THE TASK :: Please state the number of lines in the records below that contain the string "программа", and nothing further.

[Data extracted from a collection]

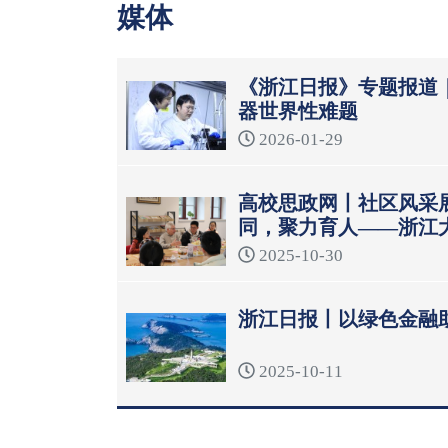
媒体
《浙江日报》专题报道
器世界性难题
2026-01-29
高校思政网丨社区风采
同，聚力育人——浙江
模式
2025-10-30
浙江日报丨以绿色金融
2025-10-11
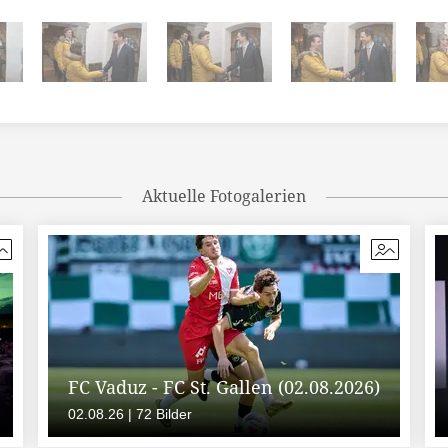
Aktuelle Fotogalerien
FC Vaduz - FC St. Gallen (02.08.2026)
02.08.26 | 72 Bilder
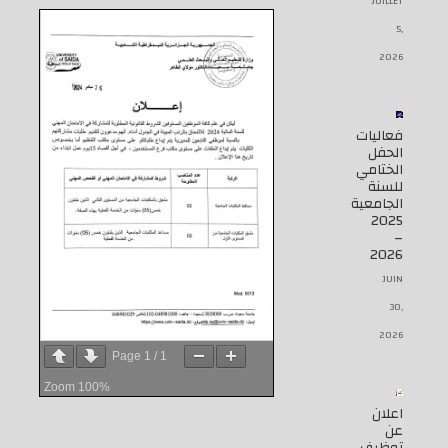
JUILLET
5,
2026
فعاليات
الحفل
الختامي
للسنة
الجامعية
2025
–
2026
JUIN
30,
2026
Page
1
/
1
Zoom
100%
اعلان
عن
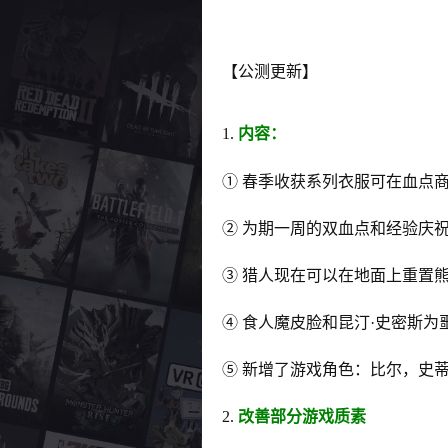
【公测更新】
1.
内容：
① 春季收获系列衣服可在血点商
② 为期一周的双血点和经验庆祝公测
③ 猎人现在可以在地面上重置
④ 食人魔皮脸和昆汀·史密斯
⑤ 新增了游戏角色：比尔，史
2.
改善部分游戏质素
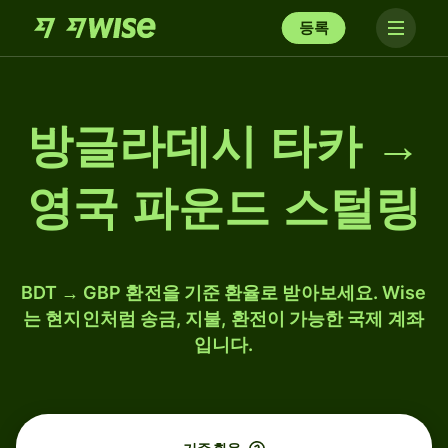
등록
방글라데시 타카 →
영국 파운드 스털링
BDT → GBP 환전을 기준 환율로 받아보세요. Wise
는 현지인처럼 송금, 지불, 환전이 가능한 국제 계좌
입니다.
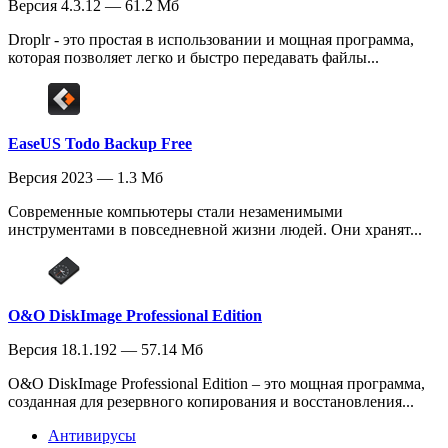
Версия 4.3.12 — 61.2 Мб
Droplr - это простая в использовании и мощная программа,
которая позволяет легко и быстро передавать файлы...
EaseUS Todo Backup Free
Версия 2023 — 1.3 Мб
Современные компьютеры стали незаменимыми
инструментами в повседневной жизни людей. Они хранят...
O&O DiskImage Professional Edition
Версия 18.1.192 — 57.14 Мб
O&O DiskImage Professional Edition – это мощная программа,
созданная для резервного копирования и восстановления...
Антивирусы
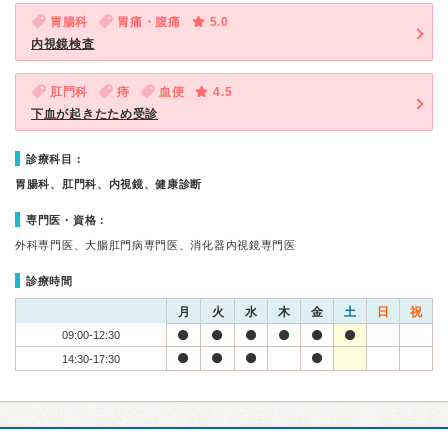
胃腸科
胃痛・腹痛
5.0
内視鏡検査
肛門科
痔
血便
4.5
下血が起きたため受診
診療科目：
胃腸科、肛門科、内視鏡、健康診断
専門医・資格：
外科専門医、大腸肛門病専門医、消化器内視鏡専門医
診療時間
月
火
水
木
金
土
日
祝
09:00-12:30
14:30-17:30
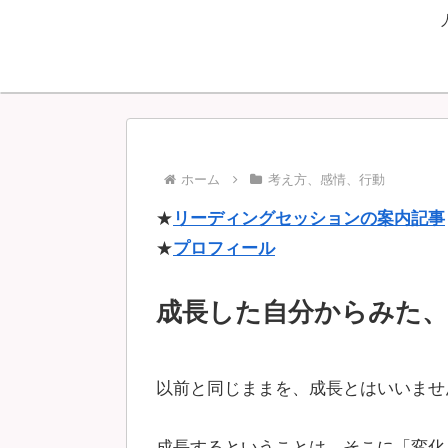
ホーム
考え方、感情、行動
★
リーディングセッションの案内記事
★
プロフィール
成長した自分からみた、
以前と同じままを、成長とはいいませ
成長するということは、そこに「変化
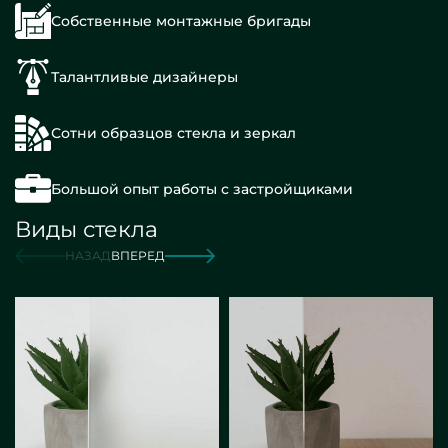
Собственные монтажные бригады
Талантливые дизайнеры
Сотни образцов стекла и зеркал
Большой опыт работы с застройщиками
Виды стекла
НАЗАД
ВПЕРЕД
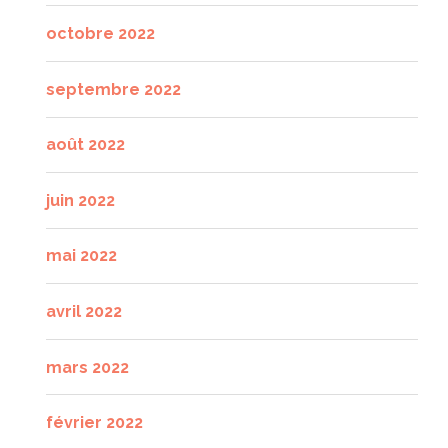
octobre 2022
septembre 2022
août 2022
juin 2022
mai 2022
avril 2022
mars 2022
février 2022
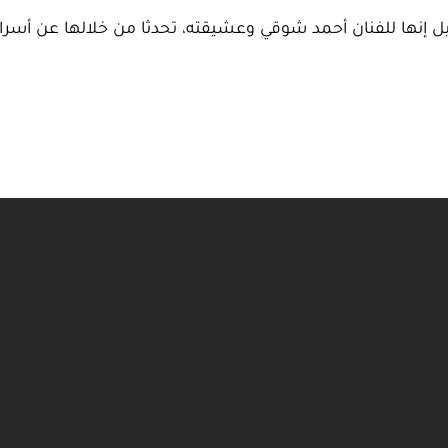
يل إنها للفنان أحمد شوقي وعشيقته، تحدثا من خلالها عن أ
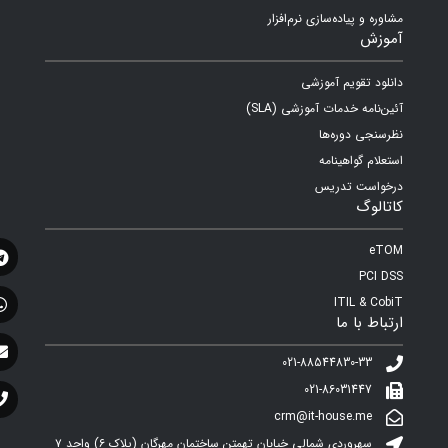
مشاوره و پیاده‌سازی نرم‌افزار
آموزش
دانلود تقویم آموزشی
آئین‌نامه خدمات آموزشی (SLA)
نظرسنجی دوره‌ها
استعلام گواهینامه
درخواست تدریس
کاتالوگ
eTOM
PCI DSS
ITIL & CobiT
ارتباط با ما
021-88544830-33
021-86031447
crm@it-house.me
سهروردی شمالی خیابان تهمتن ساختمان مهرگان (پلاک ۶)‌ واحد ۷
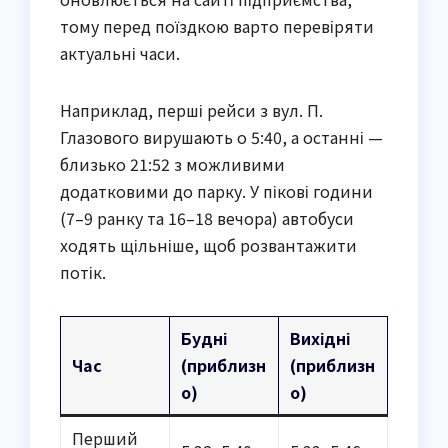
тому перед поїздкою варто перевіряти
актуальні часи.
Наприклад, перші рейси з вул. П.
Глазового вирушають о 5:40, а останні —
близько 21:52 з можливими
додатковими до парку. У пікові години
(7–9 ранку та 16–18 вечора) автобуси
ходять щільніше, щоб розвантажити
потік.
Будні
Вихідні
Час
(приблизн
(приблизн
о)
о)
Перший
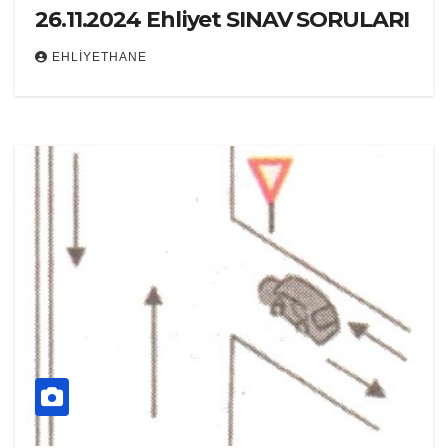
26.11.2024 Ehliyet SINAV SORULARI
EHLIYETHANE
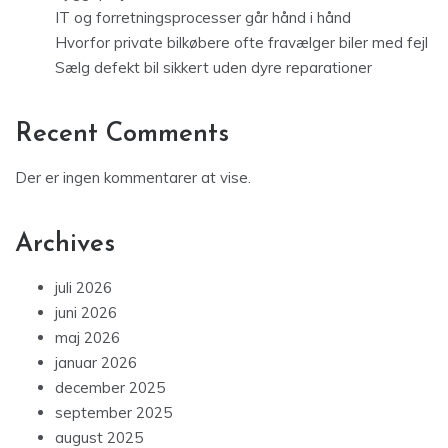
IT og forretningsprocesser går hånd i hånd
Hvorfor private bilkøbere ofte fravælger biler med fejl
Sælg defekt bil sikkert uden dyre reparationer
Recent Comments
Der er ingen kommentarer at vise.
Archives
juli 2026
juni 2026
maj 2026
januar 2026
december 2025
september 2025
august 2025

SOLUTION TO THE PROBLEM :: 2